Dear Sisters and Brothers in Christ,
Standing thoughtfully and prayerfully beside Stonehenge two weeks ago, as Lynn Ellen and I were traveling in England, I was struck by the vast expanse of time over which humans have been worshiping. Stonehenge is about 5,000 years old, a roughly similar age as the start of the Mesopotamian and of the Egyptian civilizations. St. Paul had a similar recognition when he noted that “Ever since the creation of the world God’s eternal power and divine nature, invisible though they are, have been understood and seen through the things God has made” (Romans 1:20).
And humans have not just been worshiping casually. We have been worshiping in ways that required great efforts of organizing people, expending resources, and developing technologies to do things like moving massive stones over long distances and building giant pyramids. We have been worshiping in ways that have left magnificent artifacts we can still see. We have been worshiping in ways that have worked changes upon civilization, even if we cannot know exactly how our world has been changed in the process.
While we may not understand much about the content of such ancient worship, we can reflect upon how our Christian worship stands within this long time span of ongoing religious activities. People have been doing the same kinds of things we now do in worship―praying, singing, making music, and conducting religious ceremonies―as far back in time as we can tell.

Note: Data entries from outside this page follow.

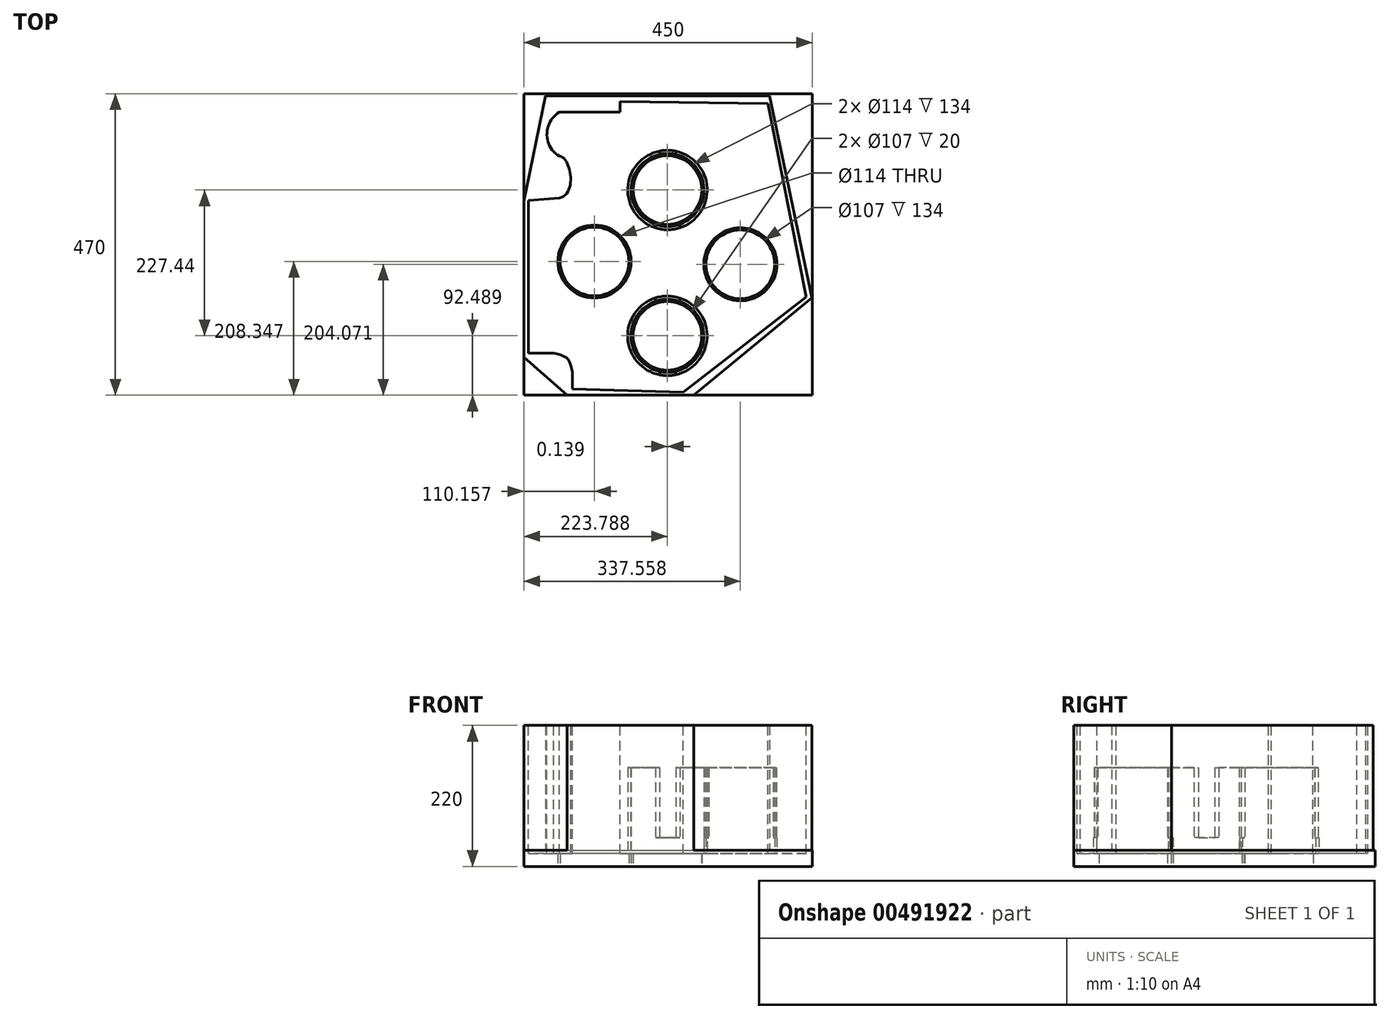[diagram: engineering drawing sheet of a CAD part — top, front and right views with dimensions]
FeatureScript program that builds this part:
annotation { "Feature Type Name" : "Feature", "Feature Type Description" : "" }
export const myFeature = defineFeature(function(context is Context, id is Id, definition is map)
    precondition{}
    {
        {
            var Q0;
            Q0=qCreatedBy(makeId("Top.planeOp"),FACE);
            var sketch = newSketch(context, id + "F0", { "sketchPlane" : qUnion([Q0])});
            skLineSegment(sketch, "E0", {"start": v(-238.56, 7.34) * mm, "end": v(-238.56, -236.7) * mm});
            skLineSegment(sketch, "E1", {"start": v(-171.3, -295.66) * mm, "end": v(26.17, -295.66) * mm});
            skLineSegment(sketch, "E2", {"start": v(-204.78, 171.15) * mm, "end": v(144.4, 171.15) * mm});
            skLineSegment(sketch, "E3", {"start": v(-238.56, 7.34) * mm, "end": v(-204.78, 171.15) * mm});
            skLineSegment(sketch, "E4", {"start": v(-238.56, -236.7) * mm, "end": v(-171.3, -295.66) * mm});
            skLineSegment(sketch, "E5", {"start": v(26.17, -295.66) * mm, "end": v(210.43, -143.64) * mm});
            skLineSegment(sketch, "E6", {"start": v(210.43, -143.64) * mm, "end": v(144.4, 171.15) * mm});
            skSolve(sketch);
        }
        {
            var Q0;
            Q0=qSketchRegion(id+"F0",true);
            extrude(context, id + "F1", {"entities" : qUnion([Q0]), "depth" : 220 * mm});
        }
        {
            var Q0;
            Q0=makeQuery(id+"F1.opExtrude","CAP_FACE",FACE,{"disambiguationData":[OSD([sQuery(id+"F0.wireOp",EDGE,"E0"),sQuery(id+"F0.wireOp",EDGE,"E1"),sQuery(id+"F0.wireOp",EDGE,"E2"),sQuery(id+"F0.wireOp",EDGE,"E3"),sQuery(id+"F0.wireOp",EDGE,"E4"),sQuery(id+"F0.wireOp",EDGE,"E5"),sQuery(id+"F0.wireOp",EDGE,"E6")])],"isStart":false});
            var sketch = newSketch(context, id + "F2", { "sketchPlane" : qUnion([Q0])});
            skLineSegment(sketch, "E7", {"start": v(-88.7, 162.55) * mm, "end": v(141.95, 159.17) * mm});
            skLineSegment(sketch, "E8", {"start": v(141.95, 159.17) * mm, "end": v(201.83, -142.4) * mm});
            skLineSegment(sketch, "E9", {"start": v(201.83, -142.4) * mm, "end": v(10.2, -291.05) * mm});
            skLineSegment(sketch, "E10", {"start": v(10.2, -291.05) * mm, "end": v(-163.01, -285.83) * mm});
            skLineSegment(sketch, "E11", {"start": v(-231.2, -229.93) * mm, "end": v(-231.2, 7.77) * mm});
            skLineSegment(sketch, "E12", {"start": v(-88.7, 162.55) * mm, "end": v(-88.7, 145.66) * mm});
            skLineSegment(sketch, "E13", {"start": v(-88.7, 145.66) * mm, "end": v(-182.98, 145.66) * mm});
            skFitSpline(sketch, "E14", {"points": [v(-182.98, 145.66) * mm, v(-182.98, 77.18) * mm], "startDerivative": vector(-73.7, -41.46) * mm, "endDerivative": vector(82.92, -44.22) * mm});
            skFitSpline(sketch, "E15", {"points": [v(-182.98, 77.18) * mm, v(-182.98, 12.07) * mm], "startDerivative": vector(54.36, -6.45) * mm, "endDerivative": vector(-83.84, -15.66) * mm});
            skLineSegment(sketch, "E16", {"start": v(-182.98, 12.07) * mm, "end": v(-231.2, 7.77) * mm});
            skLineSegment(sketch, "E17", {"start": v(-231.2, -229.93) * mm, "end": v(-191.88, -229.93) * mm});
            skLineSegment(sketch, "E18", {"start": v(-163.01, -285.83) * mm, "end": v(-163.01, -259.42) * mm});
            skFitSpline(sketch, "E19", {"points": [v(-191.88, -229.93) * mm, v(-163.01, -259.42) * mm], "startDerivative": vector(70.94, -20.27) * mm, "endDerivative": vector(15.66, -68.18) * mm});
            skSolve(sketch);
        }
        {
            var Q0;
            Q0=qCreatedBy(makeId("Top.planeOp"),FACE);
            var sketch = newSketch(context, id + "F3", { "sketchPlane" : qUnion([Q0])});
            skLineSegment(sketch, "E20.bottom", {"start": v(-238.56, -295.66) * mm, "end": v(211.44, -295.66) * mm});
            skLineSegment(sketch, "E20.top", {"start": v(-238.56, 174.34) * mm, "end": v(211.44, 174.34) * mm});
            skLineSegment(sketch, "E20.left", {"start": v(-238.56, -295.66) * mm, "end": v(-238.56, 174.34) * mm});
            skLineSegment(sketch, "E20.right", {"start": v(211.44, -295.66) * mm, "end": v(211.44, 174.34) * mm});
            skSolve(sketch);
        }
        {
            var Q0;
            Q0=makeQuery(id+"F3.imprint","IMPRINT",FACE,{"disambiguationData":[TD([[makeQuery(id+"F3.imprint","IMPRINT",EDGE,{"derivedFrom":sQuery(id+"F3.wireOp",EDGE,"E20.bottom")}),1.0]])]});
            extrude(context, id + "F4", {"entities" : qUnion([Q0]), "operationType" : NewBodyOperationType.ADD, "depth" : 25 * mm});
        }
        {
            var Q0;
            Q0=qSketchRegion(id+"F2",true);
            extrude(context, id + "F5", {"entities" : qUnion([Q0]), "operationType" : NewBodyOperationType.REMOVE, "oppositeDirection" : true, "depth" : 200 * mm});
        }
        {
            var Q0;
            Q0=qCreatedBy(makeId("Top.planeOp"),FACE);
            var sketch = newSketch(context, id + "F6", { "sketchPlane" : qUnion([Q0])});
            skCircle(sketch, "E21", {"center": v(-14.63, 24.27) * mm, "radius": 57 * mm});
            skCircle(sketch, "E22.0", {"center": v(-14.63, 24.27) * mm, "radius": 62 * mm});
            skLineSegment(sketch, "E23", {"start": v(-103, -176.05) * mm, "end": v(74.3, -2.16) * mm});
            skLineSegment(sketch, "E24", {"start": v(-102.43, 0) * mm, "end": v(76.04, -181.98) * mm});
            skCircle(sketch, "E25.MirrorC", {"center": v(99, -91.59) * mm, "radius": 57 * mm});
            skCircle(sketch, "E26.MirrorC", {"center": v(99, -91.59) * mm, "radius": 62 * mm});
            skCircle(sketch, "E27.MirrorC", {"center": v(-128.4, -87.31) * mm, "radius": 62 * mm});
            skCircle(sketch, "E28.MirrorC", {"center": v(-128.4, -87.31) * mm, "radius": 57 * mm});
            skCircle(sketch, "E29.MirrorC", {"center": v(-14.77, -203.17) * mm, "radius": 62 * mm});
            skCircle(sketch, "E30.MirrorC", {"center": v(-14.77, -203.17) * mm, "radius": 57 * mm});
            skCircle(sketch, "E31", {"center": v(-14.63, 24.27) * mm, "radius": 53.5 * mm});
            skCircle(sketch, "E32.MirrorC", {"center": v(-128.4, -87.31) * mm, "radius": 53.5 * mm});
            skCircle(sketch, "E33.MirrorC", {"center": v(99, -91.59) * mm, "radius": 53.5 * mm});
            skCircle(sketch, "E34.MirrorC", {"center": v(-14.77, -203.17) * mm, "radius": 53.5 * mm});
            skSolve(sketch);
        }
        {
            var Q0;
            Q0=makeQuery(id+"F6.imprint","IMPRINT",FACE,{"disambiguationData":[TD([[makeQuery(id+"F6.imprint","IMPRINT",EDGE,{"derivedFrom":sQuery(id+"F6.wireOp",EDGE,"E31")}),1.0]])]});
            var Q1;
            Q1=makeQuery(id+"F6.imprint","IMPRINT",FACE,{"disambiguationData":[TD([[makeQuery(id+"F6.imprint","IMPRINT",EDGE,{"derivedFrom":sQuery(id+"F6.wireOp",EDGE,"E32.MirrorC")}),-1.0]])]});
            var Q2;
            Q2=makeQuery(id+"F6.imprint","IMPRINT",FACE,{"disambiguationData":[TD([[makeQuery(id+"F6.imprint","IMPRINT",EDGE,{"derivedFrom":sQuery(id+"F6.wireOp",EDGE,"E34.MirrorC")}),1.0]])]});
            var Q3;
            Q3=makeQuery(id+"F6.imprint","IMPRINT",FACE,{"disambiguationData":[TD([[makeQuery(id+"F6.imprint","IMPRINT",EDGE,{"derivedFrom":sQuery(id+"F6.wireOp",EDGE,"E33.MirrorC")}),-1.0]])]});
            extrude(context, id + "F7", {"entities" : qUnion([Q0, Q1, Q2, Q3]), "operationType" : NewBodyOperationType.REMOVE, "endBound" : BoundingType.UP_TO_NEXT, "depth" : 25 * mm});
        }
        {
            var Q0;
            Q0=makeQuery(id+"F6.imprint","IMPRINT",FACE,{"disambiguationData":[TD([[makeQuery(id+"F6.imprint","IMPRINT",EDGE,{"derivedFrom":sQuery(id+"F6.wireOp",EDGE,"E25.MirrorC")}),1.0]])]});
            var Q1;
            Q1=makeQuery(id+"F6.imprint","IMPRINT",FACE,{"disambiguationData":[TD([[makeQuery(id+"F6.imprint","IMPRINT",EDGE,{"derivedFrom":sQuery(id+"F6.wireOp",EDGE,"E21")}),-1.0]])]});
            var Q2;
            Q2=makeQuery(id+"F6.imprint","IMPRINT",FACE,{"disambiguationData":[TD([[makeQuery(id+"F6.imprint","IMPRINT",EDGE,{"derivedFrom":sQuery(id+"F6.wireOp",EDGE,"E27.MirrorC")}),-1.0]])]});
            var Q3;
            Q3=makeQuery(id+"F6.imprint","IMPRINT",FACE,{"disambiguationData":[TD([[makeQuery(id+"F6.imprint","IMPRINT",EDGE,{"derivedFrom":sQuery(id+"F6.wireOp",EDGE,"E29.MirrorC")}),1.0]])]});
            extrude(context, id + "F8", {"entities" : qUnion([Q0, Q1, Q2, Q3]), "operationType" : NewBodyOperationType.ADD, "depth" : 154 * mm});
        }
        {
            var Q0;
            Q0=makeQuery(id+"F1.opExtrude","CAP_FACE",FACE,{"disambiguationData":[OSD([sQuery(id+"F0.wireOp",EDGE,"E0"),sQuery(id+"F0.wireOp",EDGE,"E1"),sQuery(id+"F0.wireOp",EDGE,"E2"),sQuery(id+"F0.wireOp",EDGE,"E3"),sQuery(id+"F0.wireOp",EDGE,"E4"),sQuery(id+"F0.wireOp",EDGE,"E5"),sQuery(id+"F0.wireOp",EDGE,"E6")])],"isStart":false});
            var sketch = newSketch(context, id + "F9", { "sketchPlane" : qUnion([Q0])});
            skLineSegment(sketch, "E35", {"start": v(-14.37, 55.87) * mm, "end": v(-14.37, -234.54) * mm, "construction": true});
            skLineSegment(sketch, "E36", {"start": v(-153.35, -89.05) * mm, "end": v(136.38, -89.05) * mm, "construction": true});
            skPoint(sketch, "E37.center", {"position": v(-14.37, -89.05) * mm});
            skLineSegment(sketch, "E38.bottom", {"start": v(-33.62, -89.05) * mm, "end": v(4.88, -89.05) * mm});
            skLineSegment(sketch, "E38.top", {"start": v(-33.62, 14.6) * mm, "end": v(4.88, 14.6) * mm});
            skLineSegment(sketch, "E38.left", {"start": v(-33.62, -89.05) * mm, "end": v(-33.62, 14.6) * mm});
            skLineSegment(sketch, "E38.right", {"start": v(4.88, -89.05) * mm, "end": v(4.88, 14.6) * mm});
            skLineSegment(sketch, "E39.bottom", {"start": v(-27.12, 14.6) * mm, "end": v(-1.62, 14.6) * mm});
            skLineSegment(sketch, "E39.top", {"start": v(-27.12, 104.97) * mm, "end": v(-1.62, 104.97) * mm});
            skLineSegment(sketch, "E39.left", {"start": v(-27.12, 14.6) * mm, "end": v(-27.12, 104.97) * mm});
            skLineSegment(sketch, "E39.right", {"start": v(-1.62, 14.6) * mm, "end": v(-1.62, 104.97) * mm});
            skLineSegment(sketch, "E40.1.0", {"start": v(-118.03, -101.8) * mm, "end": v(-208.39, -101.8) * mm});
            skLineSegment(sketch, "E40.1.1", {"start": v(-208.39, -101.8) * mm, "end": v(-208.39, -76.3) * mm});
            skLineSegment(sketch, "E40.1.2", {"start": v(-118.03, -76.3) * mm, "end": v(-208.39, -76.3) * mm});
            skLineSegment(sketch, "E40.1.3", {"start": v(-118.03, -101.8) * mm, "end": v(-118.03, -76.3) * mm});
            skLineSegment(sketch, "E40.1.4", {"start": v(-14.37, -108.3) * mm, "end": v(-118.03, -108.3) * mm});
            skLineSegment(sketch, "E40.1.5", {"start": v(-14.37, -69.8) * mm, "end": v(-118.03, -69.8) * mm});
            skLineSegment(sketch, "E40.1.6", {"start": v(-118.03, -108.3) * mm, "end": v(-118.03, -69.8) * mm});
            skLineSegment(sketch, "E40.1.8", {"start": v(-14.37, -108.3) * mm, "end": v(-14.37, -69.8) * mm});
            skLineSegment(sketch, "E40.2.0", {"start": v(-1.63, -192.7) * mm, "end": v(-1.63, -283.06) * mm});
            skLineSegment(sketch, "E40.2.1", {"start": v(-1.63, -283.06) * mm, "end": v(-27.13, -283.06) * mm});
            skLineSegment(sketch, "E40.2.2", {"start": v(-27.13, -192.7) * mm, "end": v(-27.13, -283.06) * mm});
            skLineSegment(sketch, "E40.2.3", {"start": v(-1.63, -192.7) * mm, "end": v(-27.13, -192.7) * mm});
            skLineSegment(sketch, "E40.2.4", {"start": v(4.87, -89.05) * mm, "end": v(4.87, -192.7) * mm});
            skLineSegment(sketch, "E40.2.5", {"start": v(-33.63, -89.05) * mm, "end": v(-33.63, -192.7) * mm});
            skLineSegment(sketch, "E40.2.6", {"start": v(4.87, -192.7) * mm, "end": v(-33.63, -192.7) * mm});
            skLineSegment(sketch, "E40.2.8", {"start": v(4.87, -89.05) * mm, "end": v(-33.63, -89.05) * mm});
            skLineSegment(sketch, "E40.3.0", {"start": v(89.28, -76.3) * mm, "end": v(179.64, -76.3) * mm});
            skLineSegment(sketch, "E40.3.1", {"start": v(179.64, -76.3) * mm, "end": v(179.64, -101.8) * mm});
            skLineSegment(sketch, "E40.3.2", {"start": v(89.28, -101.8) * mm, "end": v(179.64, -101.8) * mm});
            skLineSegment(sketch, "E40.3.3", {"start": v(89.28, -76.3) * mm, "end": v(89.28, -101.8) * mm});
            skLineSegment(sketch, "E40.3.4", {"start": v(-14.37, -69.8) * mm, "end": v(89.28, -69.8) * mm});
            skLineSegment(sketch, "E40.3.5", {"start": v(-14.37, -108.3) * mm, "end": v(89.28, -108.3) * mm});
            skLineSegment(sketch, "E40.3.6", {"start": v(89.28, -69.8) * mm, "end": v(89.28, -108.3) * mm});
            skLineSegment(sketch, "E40.3.8", {"start": v(-14.37, -69.8) * mm, "end": v(-14.37, -108.3) * mm});
            skSolve(sketch);
        }
        {
            var Q0;
            Q0=qSketchRegion(id+"F9",true);
            extrude(context, id + "F10", {"entities" : qUnion([Q0]), "operationType" : NewBodyOperationType.REMOVE, "oppositeDirection" : true, "depth" : 175 * mm});
        }
    });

We can also try to reflect upon how our Christian worship of today may stand as a basis for future religious activities. We might rightly expect that people will continue doing the same kinds of things we now do in worship―praying, singing, making music, and conducting religious ceremonies―as far ahead in time as we can imagine. No one knows what those might someday look like.
How might such recognition work upon your experience of worship? When you enter into a moment of personal prayer, think of the generations who have prayed in any way before you, and of the generations who will pray after you. When you enter into a church building for communal worship, think of the generations who have worshiped in any kind of sacred space before you, and of the generations who will worship after you. Try to see yourself and your fellow worshipers of today as being at a midpoint in an unbroken continuum of one of humankind’s most enriching and enduring of activities.